──────── DATA ────────

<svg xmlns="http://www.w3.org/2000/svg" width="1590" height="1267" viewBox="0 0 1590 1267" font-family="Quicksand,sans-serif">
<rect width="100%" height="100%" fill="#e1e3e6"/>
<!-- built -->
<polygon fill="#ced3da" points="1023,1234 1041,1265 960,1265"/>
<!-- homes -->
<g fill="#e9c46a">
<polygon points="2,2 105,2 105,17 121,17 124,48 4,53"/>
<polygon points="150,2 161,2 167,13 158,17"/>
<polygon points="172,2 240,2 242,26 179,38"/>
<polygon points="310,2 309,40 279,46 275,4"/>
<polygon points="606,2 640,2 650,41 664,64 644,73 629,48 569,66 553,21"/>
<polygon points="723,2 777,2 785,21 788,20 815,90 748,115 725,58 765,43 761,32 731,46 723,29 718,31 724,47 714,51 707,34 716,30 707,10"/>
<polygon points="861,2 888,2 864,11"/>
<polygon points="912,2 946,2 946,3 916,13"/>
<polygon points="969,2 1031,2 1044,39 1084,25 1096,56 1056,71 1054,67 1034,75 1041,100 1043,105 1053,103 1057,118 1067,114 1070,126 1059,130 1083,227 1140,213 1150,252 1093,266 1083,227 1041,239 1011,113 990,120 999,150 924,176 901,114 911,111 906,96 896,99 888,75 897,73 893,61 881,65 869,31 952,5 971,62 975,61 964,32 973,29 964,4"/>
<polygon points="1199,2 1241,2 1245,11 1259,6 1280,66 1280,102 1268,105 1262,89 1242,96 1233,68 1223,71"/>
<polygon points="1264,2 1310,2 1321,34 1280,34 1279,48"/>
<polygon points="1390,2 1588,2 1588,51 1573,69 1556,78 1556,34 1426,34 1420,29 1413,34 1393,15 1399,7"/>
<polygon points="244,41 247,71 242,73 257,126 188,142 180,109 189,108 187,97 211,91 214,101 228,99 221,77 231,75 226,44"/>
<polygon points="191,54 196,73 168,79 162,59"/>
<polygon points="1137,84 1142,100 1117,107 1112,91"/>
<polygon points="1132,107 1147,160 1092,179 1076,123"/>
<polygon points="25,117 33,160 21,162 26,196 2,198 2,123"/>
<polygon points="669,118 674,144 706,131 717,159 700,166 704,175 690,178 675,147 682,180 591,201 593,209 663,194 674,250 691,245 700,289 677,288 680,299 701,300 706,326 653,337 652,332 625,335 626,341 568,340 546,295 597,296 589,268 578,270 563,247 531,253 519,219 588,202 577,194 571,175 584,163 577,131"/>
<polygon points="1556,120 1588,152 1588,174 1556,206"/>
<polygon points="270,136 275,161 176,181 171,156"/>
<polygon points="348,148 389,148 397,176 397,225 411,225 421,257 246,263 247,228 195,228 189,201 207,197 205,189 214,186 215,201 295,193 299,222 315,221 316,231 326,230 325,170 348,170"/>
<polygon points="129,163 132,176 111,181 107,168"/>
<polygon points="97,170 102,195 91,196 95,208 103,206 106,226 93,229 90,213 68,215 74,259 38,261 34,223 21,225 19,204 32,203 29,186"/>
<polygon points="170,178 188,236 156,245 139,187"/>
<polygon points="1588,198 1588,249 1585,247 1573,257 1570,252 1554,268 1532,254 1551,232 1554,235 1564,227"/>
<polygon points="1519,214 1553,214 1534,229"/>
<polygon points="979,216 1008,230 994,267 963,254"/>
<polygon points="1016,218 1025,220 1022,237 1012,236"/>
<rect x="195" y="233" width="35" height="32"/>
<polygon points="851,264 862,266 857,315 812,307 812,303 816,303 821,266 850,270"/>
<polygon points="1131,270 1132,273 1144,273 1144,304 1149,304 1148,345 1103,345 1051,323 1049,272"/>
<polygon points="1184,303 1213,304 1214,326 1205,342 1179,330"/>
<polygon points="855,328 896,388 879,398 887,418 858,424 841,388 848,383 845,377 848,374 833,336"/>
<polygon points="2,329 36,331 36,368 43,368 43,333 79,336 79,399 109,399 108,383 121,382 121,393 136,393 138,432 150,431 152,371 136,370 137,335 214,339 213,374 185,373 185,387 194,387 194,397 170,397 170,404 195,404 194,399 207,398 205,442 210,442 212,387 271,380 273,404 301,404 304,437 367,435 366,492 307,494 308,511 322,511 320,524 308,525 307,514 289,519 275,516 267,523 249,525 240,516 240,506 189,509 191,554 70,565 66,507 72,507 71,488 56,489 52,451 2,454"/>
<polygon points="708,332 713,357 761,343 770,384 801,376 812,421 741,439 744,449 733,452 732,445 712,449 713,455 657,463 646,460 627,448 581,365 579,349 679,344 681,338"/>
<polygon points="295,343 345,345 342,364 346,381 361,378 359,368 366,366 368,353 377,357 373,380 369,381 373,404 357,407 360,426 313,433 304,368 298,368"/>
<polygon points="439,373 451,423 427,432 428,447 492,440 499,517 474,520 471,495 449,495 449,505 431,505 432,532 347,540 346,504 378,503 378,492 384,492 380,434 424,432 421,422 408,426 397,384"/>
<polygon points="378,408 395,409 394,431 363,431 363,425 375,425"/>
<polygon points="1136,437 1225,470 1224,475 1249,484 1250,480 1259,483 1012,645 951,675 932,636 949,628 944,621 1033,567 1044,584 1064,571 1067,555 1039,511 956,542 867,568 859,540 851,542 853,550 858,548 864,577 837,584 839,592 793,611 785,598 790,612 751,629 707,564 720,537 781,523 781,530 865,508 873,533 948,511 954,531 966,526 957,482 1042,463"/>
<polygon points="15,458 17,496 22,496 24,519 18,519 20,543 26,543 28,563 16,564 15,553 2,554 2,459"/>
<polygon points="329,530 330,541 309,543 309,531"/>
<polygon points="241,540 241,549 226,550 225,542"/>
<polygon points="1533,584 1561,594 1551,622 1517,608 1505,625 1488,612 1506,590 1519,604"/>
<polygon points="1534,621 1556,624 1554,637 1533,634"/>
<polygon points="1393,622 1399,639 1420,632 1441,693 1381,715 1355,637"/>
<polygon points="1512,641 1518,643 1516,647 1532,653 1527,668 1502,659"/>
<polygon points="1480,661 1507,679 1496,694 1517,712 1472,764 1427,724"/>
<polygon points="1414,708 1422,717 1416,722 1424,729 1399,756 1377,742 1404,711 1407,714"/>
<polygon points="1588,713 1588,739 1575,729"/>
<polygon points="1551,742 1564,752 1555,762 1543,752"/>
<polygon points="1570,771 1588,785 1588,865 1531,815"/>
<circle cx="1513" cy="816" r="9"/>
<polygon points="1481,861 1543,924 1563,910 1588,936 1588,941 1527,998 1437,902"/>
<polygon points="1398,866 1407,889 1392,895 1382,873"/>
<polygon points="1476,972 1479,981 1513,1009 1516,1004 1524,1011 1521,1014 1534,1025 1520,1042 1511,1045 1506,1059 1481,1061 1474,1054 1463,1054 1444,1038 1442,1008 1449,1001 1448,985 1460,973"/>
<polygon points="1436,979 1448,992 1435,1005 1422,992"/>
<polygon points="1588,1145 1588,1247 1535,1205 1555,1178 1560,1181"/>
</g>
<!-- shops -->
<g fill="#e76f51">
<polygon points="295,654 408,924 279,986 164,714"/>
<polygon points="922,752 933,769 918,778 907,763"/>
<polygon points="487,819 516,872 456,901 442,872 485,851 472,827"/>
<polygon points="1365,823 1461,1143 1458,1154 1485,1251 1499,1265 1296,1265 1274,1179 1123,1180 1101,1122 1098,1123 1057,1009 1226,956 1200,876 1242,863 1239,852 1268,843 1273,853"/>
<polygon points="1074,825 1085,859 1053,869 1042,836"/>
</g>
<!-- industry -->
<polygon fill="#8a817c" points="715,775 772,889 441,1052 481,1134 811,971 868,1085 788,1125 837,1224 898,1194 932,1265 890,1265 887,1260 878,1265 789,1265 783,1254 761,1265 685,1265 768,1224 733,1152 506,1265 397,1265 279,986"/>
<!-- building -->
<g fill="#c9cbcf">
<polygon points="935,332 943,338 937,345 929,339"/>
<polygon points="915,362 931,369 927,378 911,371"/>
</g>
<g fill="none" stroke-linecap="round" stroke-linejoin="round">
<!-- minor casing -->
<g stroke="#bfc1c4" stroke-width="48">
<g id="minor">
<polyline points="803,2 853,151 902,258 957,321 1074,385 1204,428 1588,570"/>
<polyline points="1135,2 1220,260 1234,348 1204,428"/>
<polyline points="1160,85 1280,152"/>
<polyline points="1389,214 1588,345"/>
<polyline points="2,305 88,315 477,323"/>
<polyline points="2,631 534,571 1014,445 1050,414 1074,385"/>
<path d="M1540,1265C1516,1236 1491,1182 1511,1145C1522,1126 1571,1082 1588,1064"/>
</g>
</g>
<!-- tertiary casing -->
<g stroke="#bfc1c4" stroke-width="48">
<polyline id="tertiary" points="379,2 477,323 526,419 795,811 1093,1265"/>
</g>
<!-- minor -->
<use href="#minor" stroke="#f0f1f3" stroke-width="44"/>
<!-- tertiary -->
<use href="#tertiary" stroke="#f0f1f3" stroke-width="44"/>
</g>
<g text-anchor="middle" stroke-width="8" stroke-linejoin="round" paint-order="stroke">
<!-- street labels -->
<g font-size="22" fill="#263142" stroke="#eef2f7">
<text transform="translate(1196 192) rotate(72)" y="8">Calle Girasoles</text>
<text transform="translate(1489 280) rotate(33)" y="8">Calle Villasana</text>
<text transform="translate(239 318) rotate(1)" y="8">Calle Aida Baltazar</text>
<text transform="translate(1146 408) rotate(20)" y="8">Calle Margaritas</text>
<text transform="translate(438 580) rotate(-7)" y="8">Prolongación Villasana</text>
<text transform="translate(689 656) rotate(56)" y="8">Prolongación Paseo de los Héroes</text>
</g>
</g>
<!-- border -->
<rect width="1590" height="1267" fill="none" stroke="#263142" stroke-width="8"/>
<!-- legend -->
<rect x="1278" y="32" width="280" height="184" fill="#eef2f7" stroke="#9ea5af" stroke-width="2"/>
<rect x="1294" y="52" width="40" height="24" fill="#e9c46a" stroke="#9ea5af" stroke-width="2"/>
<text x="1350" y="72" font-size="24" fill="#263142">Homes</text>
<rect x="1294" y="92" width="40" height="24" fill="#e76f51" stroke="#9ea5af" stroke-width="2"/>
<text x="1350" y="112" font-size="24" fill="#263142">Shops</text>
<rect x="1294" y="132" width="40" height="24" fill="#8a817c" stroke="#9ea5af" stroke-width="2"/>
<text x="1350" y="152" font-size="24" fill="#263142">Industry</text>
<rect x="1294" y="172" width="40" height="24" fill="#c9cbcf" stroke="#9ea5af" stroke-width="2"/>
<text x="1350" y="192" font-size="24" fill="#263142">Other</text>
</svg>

────────

TASK PROMPT:
Please transcribe only the lines in the records above running from the line that has "<!-- street labels -->" through the line that has "<!-- legend -->", both included, exactly as they appear.

TASK OUTPUT:
<!-- street labels -->
<g font-size="22" fill="#263142" stroke="#eef2f7">
<text transform="translate(1196 192) rotate(72)" y="8">Calle Girasoles</text>
<text transform="translate(1489 280) rotate(33)" y="8">Calle Villasana</text>
<text transform="translate(239 318) rotate(1)" y="8">Calle Aida Baltazar</text>
<text transform="translate(1146 408) rotate(20)" y="8">Calle Margaritas</text>
<text transform="translate(438 580) rotate(-7)" y="8">Prolongación Villasana</text>
<text transform="translate(689 656) rotate(56)" y="8">Prolongación Paseo de los Héroes</text>
</g>
</g>
<!-- border -->
<rect width="1590" height="1267" fill="none" stroke="#263142" stroke-width="8"/>
<!-- legend -->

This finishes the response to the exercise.